Insane.

Via Guardian:

. . . The capitulation of the military and the rapid advances of the insurgents have dramatically changed the balance of power in Iraq, crippled prime minister Nouri al-Maliki, allowed Kurdish forces to seize control of the disputed city of Kirkuk and galvanised a Shia fightback along sectarian lines, posing a serious threat to the region’s fragile geopolitics. On Sunday Isis published photographs that appeared to show it capturing and killing dozens of Iraqi soldiers.

“By the end of the week, we soon realised that we had to do some accounting for them,” said the official flippantly. “Before Mosul, their total cash and assets were $875m [£515m]. Afterwards, with the money they robbed from banks and the value of the military supplies they looted, they could add another $1.5bn to that.”

Laid bare were a series of staggering numbers that would be the pride of any major enterprise, let alone an organisation that was a startup three years ago.

The group’s leaders had been meticulously chosen.

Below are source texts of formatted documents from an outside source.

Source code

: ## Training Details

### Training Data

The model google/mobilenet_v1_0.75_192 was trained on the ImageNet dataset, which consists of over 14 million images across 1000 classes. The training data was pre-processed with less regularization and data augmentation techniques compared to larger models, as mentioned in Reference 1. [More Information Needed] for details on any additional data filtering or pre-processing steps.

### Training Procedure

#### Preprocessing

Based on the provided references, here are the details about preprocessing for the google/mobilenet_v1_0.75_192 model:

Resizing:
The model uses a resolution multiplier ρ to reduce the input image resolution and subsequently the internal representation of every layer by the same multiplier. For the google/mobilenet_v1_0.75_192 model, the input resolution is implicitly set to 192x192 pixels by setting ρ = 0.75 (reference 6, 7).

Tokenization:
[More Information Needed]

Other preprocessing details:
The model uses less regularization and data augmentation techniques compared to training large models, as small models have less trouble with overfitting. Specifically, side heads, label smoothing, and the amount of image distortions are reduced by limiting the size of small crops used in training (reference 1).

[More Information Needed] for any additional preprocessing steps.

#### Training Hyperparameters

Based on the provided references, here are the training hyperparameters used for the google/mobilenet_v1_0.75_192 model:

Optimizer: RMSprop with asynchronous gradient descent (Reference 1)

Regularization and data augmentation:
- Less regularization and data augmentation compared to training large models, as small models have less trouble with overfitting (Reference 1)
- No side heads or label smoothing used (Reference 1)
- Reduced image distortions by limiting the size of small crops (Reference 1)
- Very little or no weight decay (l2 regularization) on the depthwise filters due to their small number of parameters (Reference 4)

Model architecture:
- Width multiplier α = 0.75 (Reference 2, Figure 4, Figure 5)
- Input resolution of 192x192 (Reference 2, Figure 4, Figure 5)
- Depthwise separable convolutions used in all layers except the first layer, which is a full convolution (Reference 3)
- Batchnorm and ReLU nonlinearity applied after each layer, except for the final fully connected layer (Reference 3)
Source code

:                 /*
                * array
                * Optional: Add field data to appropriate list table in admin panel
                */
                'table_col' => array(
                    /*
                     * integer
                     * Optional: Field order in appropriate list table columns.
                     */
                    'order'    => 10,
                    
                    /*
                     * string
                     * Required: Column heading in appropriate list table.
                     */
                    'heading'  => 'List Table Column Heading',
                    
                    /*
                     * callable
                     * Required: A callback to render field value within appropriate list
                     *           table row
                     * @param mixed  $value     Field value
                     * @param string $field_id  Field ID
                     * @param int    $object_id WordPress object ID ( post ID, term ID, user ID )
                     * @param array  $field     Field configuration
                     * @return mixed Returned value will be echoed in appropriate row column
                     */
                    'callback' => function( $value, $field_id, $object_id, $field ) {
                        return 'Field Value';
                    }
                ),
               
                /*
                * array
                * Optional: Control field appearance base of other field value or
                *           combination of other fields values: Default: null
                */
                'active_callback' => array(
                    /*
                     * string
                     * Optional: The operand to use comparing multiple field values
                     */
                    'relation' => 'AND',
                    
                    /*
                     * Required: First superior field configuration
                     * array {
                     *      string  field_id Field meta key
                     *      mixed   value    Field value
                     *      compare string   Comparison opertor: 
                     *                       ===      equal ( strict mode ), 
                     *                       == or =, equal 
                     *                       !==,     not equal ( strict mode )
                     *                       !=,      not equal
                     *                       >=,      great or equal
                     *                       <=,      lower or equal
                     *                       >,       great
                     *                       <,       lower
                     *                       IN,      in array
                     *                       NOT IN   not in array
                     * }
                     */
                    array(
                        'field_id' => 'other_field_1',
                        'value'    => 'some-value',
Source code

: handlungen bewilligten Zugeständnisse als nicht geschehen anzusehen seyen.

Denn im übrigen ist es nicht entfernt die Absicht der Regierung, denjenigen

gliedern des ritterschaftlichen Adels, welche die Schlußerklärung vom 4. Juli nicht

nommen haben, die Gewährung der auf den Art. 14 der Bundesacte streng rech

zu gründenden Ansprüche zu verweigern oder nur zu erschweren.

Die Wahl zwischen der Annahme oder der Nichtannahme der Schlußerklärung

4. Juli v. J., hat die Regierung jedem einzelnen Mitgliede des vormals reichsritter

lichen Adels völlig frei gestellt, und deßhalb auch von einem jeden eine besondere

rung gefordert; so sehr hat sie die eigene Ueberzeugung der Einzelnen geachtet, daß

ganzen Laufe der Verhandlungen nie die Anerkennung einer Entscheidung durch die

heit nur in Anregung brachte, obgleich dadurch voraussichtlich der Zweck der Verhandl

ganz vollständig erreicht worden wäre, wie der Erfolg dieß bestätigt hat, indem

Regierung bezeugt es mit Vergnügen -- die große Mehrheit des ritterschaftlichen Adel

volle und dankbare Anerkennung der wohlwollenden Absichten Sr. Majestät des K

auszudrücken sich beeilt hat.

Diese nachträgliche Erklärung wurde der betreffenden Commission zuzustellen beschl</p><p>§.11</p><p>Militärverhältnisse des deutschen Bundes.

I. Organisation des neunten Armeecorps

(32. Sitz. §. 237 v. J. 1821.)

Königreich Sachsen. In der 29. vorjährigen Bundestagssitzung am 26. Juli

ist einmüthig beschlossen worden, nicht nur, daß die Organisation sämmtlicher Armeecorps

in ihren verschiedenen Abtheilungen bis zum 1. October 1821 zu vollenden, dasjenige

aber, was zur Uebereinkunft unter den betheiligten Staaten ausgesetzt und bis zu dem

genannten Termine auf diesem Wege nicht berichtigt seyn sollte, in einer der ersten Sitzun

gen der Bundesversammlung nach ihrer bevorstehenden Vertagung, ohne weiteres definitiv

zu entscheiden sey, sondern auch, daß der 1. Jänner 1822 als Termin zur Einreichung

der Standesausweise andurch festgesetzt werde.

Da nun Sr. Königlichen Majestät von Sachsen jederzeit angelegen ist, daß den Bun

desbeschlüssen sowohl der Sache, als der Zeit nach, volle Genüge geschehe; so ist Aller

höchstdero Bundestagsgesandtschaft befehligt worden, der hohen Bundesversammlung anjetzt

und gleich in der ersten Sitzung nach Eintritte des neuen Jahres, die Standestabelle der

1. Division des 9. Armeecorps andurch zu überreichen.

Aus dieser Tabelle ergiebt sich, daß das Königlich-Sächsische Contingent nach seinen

Many of those who reported to the top tier – all battle-hardened veterans of the insurgency against US forces nearly a decade ago – did not know the names of their colleagues. The strategic acumen of Isis was impressive – so too its attention to detail. “They had itemised everything,” the source said. “Down to the smallest detail.”

Over the past year, foreign intelligence officials had learned that Isis secured massive cashflows from the oilfields of eastern Syria, which it had commandeered in late 2012, and some of which it had sold back to the Syrian regime. It was also known to have reaped windfalls from smuggling all manner of raw materials pillaged from the crumbling state, as well as priceless antiquities from archaeological digs.

But here before them in extraordinary detail were accounts that would have breezed past forensic accountants, giving a full reckoning of a war effort. It soon became clear that in less than three years, Isis had grown from a ragtag band of extremists to perhaps the most cash-rich and capable terror group in the world.

“They had taken $36m from al-Nabuk alone [an area in the Qalamoun mountains west of Damascus]. The antiquities there are up to 8,000 years old,” the intelligence official said. “Before this, the western officials had been asking us where they had gotten some of their money from, $50,000 here, or $20,000 there. It was peanuts. Now they know and we know. They had done this all themselves. There was no state actor at all behind them, which we had long known. They don’t need one.”

The scale of Isis’s resources seems to have prepared it for the improbable. But even by its ruthless standards, occupying two major cities in Iraq in three days, holding on to parts of Falluja and Ramadi, and menacing Kirkuk and Samara, was quite an accomplishment.